◆ **WHAT YOU WILL DO**
Set down the material again. Keep every line exactly as it is.

◆ **DATASET CONTENT**
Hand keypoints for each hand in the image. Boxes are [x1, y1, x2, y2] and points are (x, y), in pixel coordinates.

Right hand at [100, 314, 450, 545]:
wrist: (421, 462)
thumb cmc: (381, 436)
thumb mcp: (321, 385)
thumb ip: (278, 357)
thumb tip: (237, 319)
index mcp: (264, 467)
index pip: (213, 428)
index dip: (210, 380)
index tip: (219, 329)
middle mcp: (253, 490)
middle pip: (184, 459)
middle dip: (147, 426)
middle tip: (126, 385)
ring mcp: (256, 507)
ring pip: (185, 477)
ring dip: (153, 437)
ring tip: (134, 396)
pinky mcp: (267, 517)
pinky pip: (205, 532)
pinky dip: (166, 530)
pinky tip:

◆ **PROBLEM SOLUTION**
Hand keypoints for each hand in the image. Boxes are [x1, y1, x2, y2] and points are (x, y), in pixel coordinates.

Right hand at [100, 314, 450, 545]:
wrist: (421, 462)
thumb cmc: (381, 436)
thumb mcp: (321, 385)
thumb ip: (278, 357)
thumb tip: (237, 319)
index mcp: (264, 467)
index pip: (213, 428)
index dip: (210, 380)
index tip: (219, 329)
middle mcp: (253, 490)
middle pip: (184, 459)
middle dip: (147, 426)
middle tip: (126, 385)
ring mcp: (256, 507)
ring pip: (185, 477)
ring dip: (153, 437)
ring tip: (134, 396)
pinky mcp: (267, 517)
pinky pip: (205, 532)
pinky dip: (166, 530)
pinky tip:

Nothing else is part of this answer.